Palestine’s Deep Roots vs Evangelicals in Latin America

We are going to start off with an excerpt of ethnic Palestinian power in Latin America.


Posted on YouTube: May 17, 2024
Note: by TRT, a Turkish media outlet that is hostile to Israel

Source: The Deep Roots of Palestinian Solidarity in Latin America
Dawnmedia.org
Julian Sayarer
May 9, 2024

The large Palestinian community in Peru is thought to exceed 30,000, part of a vast Palestinian diaspora across Latin America that some estimates place around 700,000 people. As with any diaspora, though, it is hard to put a precise number on all Latin Americans of Palestinian origin, because for more than a century—accelerated catastrophically by the Nakba in 1948, when some 750,000 Palestinians were expelled from their homes by Zionist forces—this diaspora has been growing but also integrating. People have changed names and even religions, just as Argentina’s president in the 1990s, Carlos Menem—born to a Syrian family and raised as a Muslim—converted to Christianity. Mahmouds have become Manuels; Arabic has in some cases been forgotten. Some simply still identify as Palestinian but primarily as part of the country—Peru, Chile, Argentina—they have been citizens in for generations.

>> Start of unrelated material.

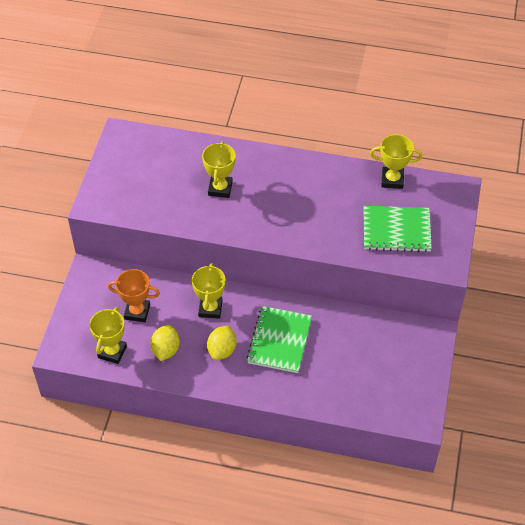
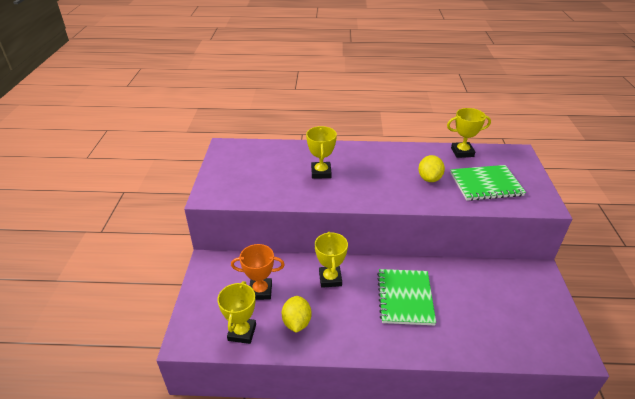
camera: 10 degrees left, 15 degrees down
yellow lemon [207,325,236,360] -> yellow lemon moved to [418,155,445,182]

Chile’s diaspora community is by far the largest in Latin America. With half a million Palestinians in Chile, it is the largest community of Palestinians outside of Palestine and the cities and refugee camps of neighboring Arab countries. In Argentina, I was told the issue of putting a number on the population is complicated because many Palestinians—along with Lebanese, Syrian and other Arab immigrants—are, confusingly, often simply called “Turcos,” because everyone arrived originally under the same Ottoman passports. Arab migration to Latin America goes back some 150 years, with the first major wave from what was then the Ottoman Empire between roughly the 1860s until the start of World War I. New waves of migration followed in 1948 from Palestine, and again from Lebanon throughout its civil war in the late 1970s and 1980s.

(Read More)

Most Americans are unaware of the powerful Palestinian ethnic interest groups which are found in many Latin American countries; however, they are probably also unaware of the massive inroads made by Evangelical Christianity in the area — and Evangelical Christianity is usually Christian Zionist.

This can lead to usually odd circumstances, such as in Brazil, where the Leftist President Luiz Inácio Lula da Silva has to be somewhat constrained in his anti-Israel viewpoints, because a third of Brazil is Evangelical Christian with a pro-Israel viewpoint.


Posted on YouTube: November 6, 2023
It can be auto-translated

The Jews have had a mixed relationship with Christians in the past. Ironically, they now depend on some of them, the Evangelicals, for support.

It basically boils down to this: Evangelical Christians take seriously God’s promise to restore the Jews to the land, which they see as a portend of the soon return of Christ.

So Evangelicals support Israel, but for different reasons that the Jews would.

Jews want to “redeem the land,” build a third temple, and set the stage for the messiah.

Christians believe that Jews will build the third temple, but rather than bring the real messiah, it was harbor in a false messiah (the antichrist). Jews will then, in their desperation, have to call on Christ, which will bring about Christ’s second coming.

Christians believe that Christ left after His first coming, and will not return until the Jews admit their guilt in rejecting Him the first time.

Hoshea 5:15 I will go away and return to My place until they admit their guilt and seek My face; in their straits they will seek Me. (Chabad)

Either view requires that Jews be in the land of Israel.

Latin America is de-Catholicizing. Evangelical Christianity is picking up the slack with cultural and political … and Zionist consequences.